### Построение auc precision-recall curve запросом в hql. 
### Построение запроса сравнения коэффициентов урлфрагментов в задаче lookalike.

In [1]:
import pandas as pd,numpy as np
import sklearn,sklearn.metrics

from pyspark import SparkConf, SparkContext, HiveContext
import numpy as np
import pandas as pd
import datetime

from pyspark.mllib.regression import LabeledPoint
from pyspark.mllib.feature import HashingTF
from pyspark.mllib.classification import LogisticRegressionWithSGD, NaiveBayes, NaiveBayesModel
import scipy.sparse as sps
from pyspark.mllib.linalg import Vectors
from pyspark.mllib.linalg import SparseVector
from pyspark.mllib.evaluation import BinaryClassificationMetrics

hive_config_query = '''
set hive.vectorized.execution.enabled=true;
set hive.vectorized.execution.reduce.enabled = true;
set mapreduce.map.memory.mb=4096;
set mapreduce.map.child.java.opts=-Xmx4g;
set mapreduce.task.io.sort.mb=1024;
set mapreduce.reduce.child.java.opts=-Xmx4g;
set mapreduce.reduce.memory.mb=7000;
set mapreduce.reduce.shuffle.input.buffer.percent=0.5;
set mapreduce.input.fileinputformat.split.minsize=536870912;
set mapreduce.input.fileinputformat.split.maxsize=1073741824;
set hive.optimize.ppd=true;
set hive.merge.smallfiles.avgsize=536870912;
set hive.merge.mapredfiles=true;
set hive.merge.mapfiles=true;
set hive.hadoop.supports.splittable.combineinputformat=true;
set hive.exec.reducers.bytes.per.reducer=536870912;
set hive.exec.parallel=true;
set hive.exec.max.created.files=10000000;
set hive.exec.compress.output=true;
set hive.exec.dynamic.partition.mode=nonstrict;
set hive.exec.max.dynamic.partitions=1000000;
set hive.exec.max.dynamic.partitions.pernode=100000;
set io.seqfile.compression.type=BLOCK;
set mapreduce.map.failures.maxpercent=5;
'''
try:
    sc.stop()
except: pass

conf = (SparkConf()
        .set("spark.executor.instances", 2)
        .set("spark.driver.maxResultSize", "16g")
        .set('spark.driver.memory','16g')
       # .set("spark.executor.memory", '8g')
       # .set("spark.yarn.executor.memoryOverhead", 2048)        
       )
sc = SparkContext(conf=conf)
hc = HiveContext(sc)


### Датасет

In [116]:
y_true = np.random.choice(2,size = 100000,p=[0.9,0.1])
y_score = y_true + np.random.randn(y_true.shape[0])
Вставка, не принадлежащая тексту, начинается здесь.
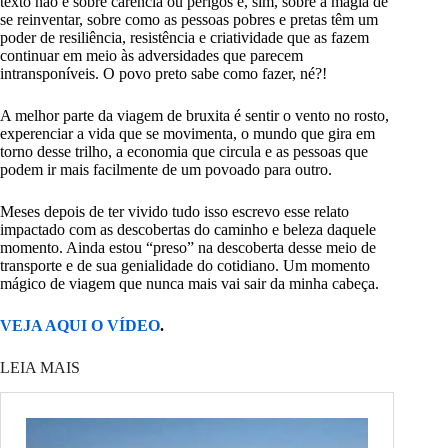
texto não é sobre carência ou perigos e, sim, sobre a magia de
se reinventar, sobre como as pessoas pobres e pretas têm um
poder de resiliência, resistência e criatividade que as fazem
continuar em meio às adversidades que parecem
intransponíveis. O povo preto sabe como fazer, né?!
A melhor parte da viagem de bruxita é sentir o vento no rosto,
experenciar a vida que se movimenta, o mundo que gira em
torno desse trilho, a economia que circula e as pessoas que
podem ir mais facilmente de um povoado para outro.
Meses depois de ter vivido tudo isso escrevo esse relato
impactado com as descobertas do caminho e beleza daquele
momento. Ainda estou “preso” na descoberta desse meio de
transporte e de sua genialidade do cotidiano. Um momento
mágico de viagem que nunca mais vai sair da minha cabeça.
VEJA AQUI O VÍDEO
.
LEIA MAIS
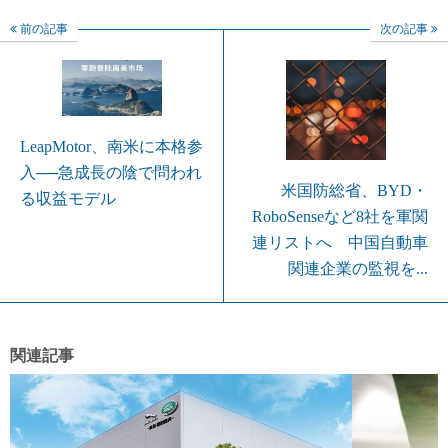
前の記事
次の記事
LeapMotor、南米に本格参
入──急成長の陰で問われ
米国防総省、BYD・
る収益モデル
RoboSenseなど8社を軍関
連リストへ 中国自動車
関連企業の監視を...
関連記事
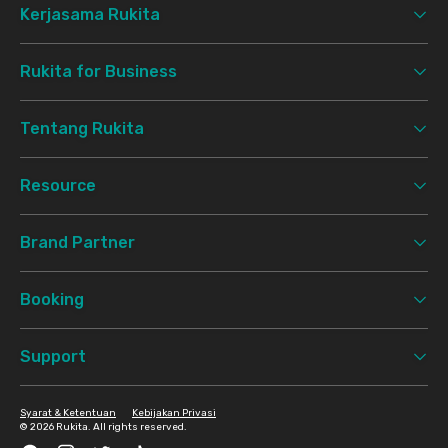
Kerjasama Rukita
Rukita for Business
Tentang Rukita
Resource
Brand Partner
Booking
Support
Syarat & Ketentuan
Kebijakan Privasi
©
2026 Rukita. All rights reserved.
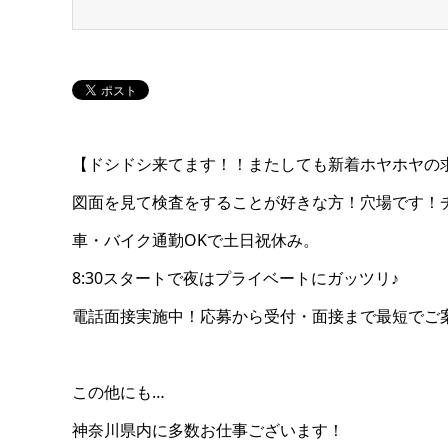
【ドシドシ来てます！！またしても新着ホヤホヤの
図面を見て検査をすることが好きな方！穴場です！
車・バイク通勤OKで土日祝休み。
8:30スタートで夜はプライベートにガッツリ♪
電話面接実施中！応募から受付・面接まで最短でご
この他にも…
神奈川県内に多数お仕事ございます！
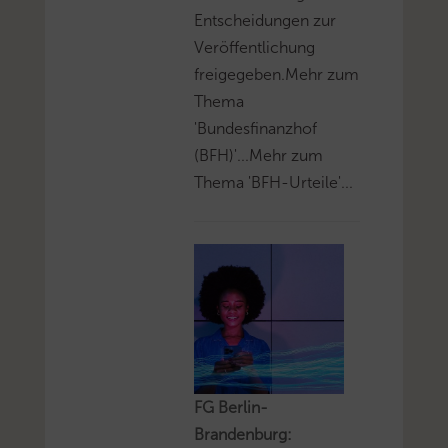
Entscheidungen zur
Veröffentlichung
freigegeben.Mehr zum
Thema
'Bundesfinanzhof
(BFH)'...Mehr zum
Thema 'BFH-Urteile'...
FG Berlin-
Brandenburg:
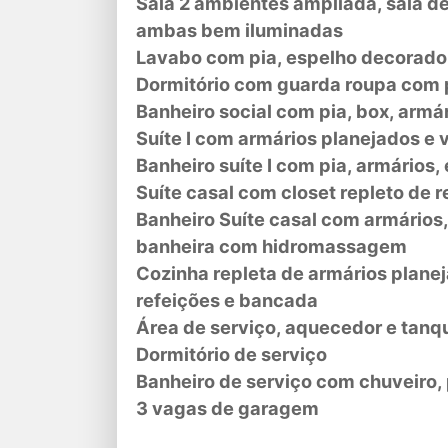
Sala 2 ambientes ampliada, sala de 
ambas bem iluminadas
Lavabo com pia, espelho decorado
Dormitório com guarda roupa com 
Banheiro social com pia, box, armá
Suíte I com armários planejados e v
Banheiro suíte I com pia, armários
Suíte casal com closet repleto de 
Banheiro Suíte casal com armários,
banheira com hidromassagem
Cozinha repleta de armários planej
refeições e bancada
Área de serviço, aquecedor e tanq
Dormitório de serviço
Banheiro de serviço com chuveiro, 
3 vagas de garagem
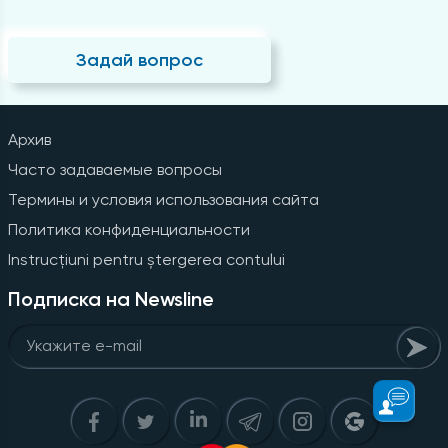
Задай вопрос
Архив
Часто задаваемые вопросы
Термины и условия использования сайта
Политика конфиденциальности
Instrucțiuni pentru ștergerea contului
Подписка на Newsline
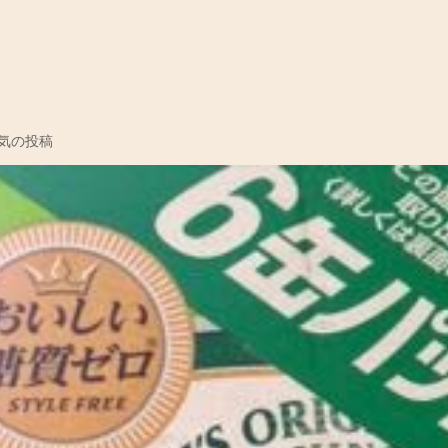
コ
気の投稿
メ
ン
ト
を
投
稿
### Стандартный AUC ROC, AUC PR.

In [132]:
auc_roc = sklearn.metrics.roc_auc_score(y_true = y_true, y_score = y_score)
auc_pr_wrong = sklearn.metrics.auc(
                        *sklearn.metrics.precision_recall_curve(y_true = y_true, probas_pred  = y_score)[:2],
                        reorder = True)
auc_pr = sklearn.metrics.average_precision_score(y_true = y_true, y_score = y_score)
logloss = sklearn.metrics.log_loss(y_true = y_true, y_pred = y_score)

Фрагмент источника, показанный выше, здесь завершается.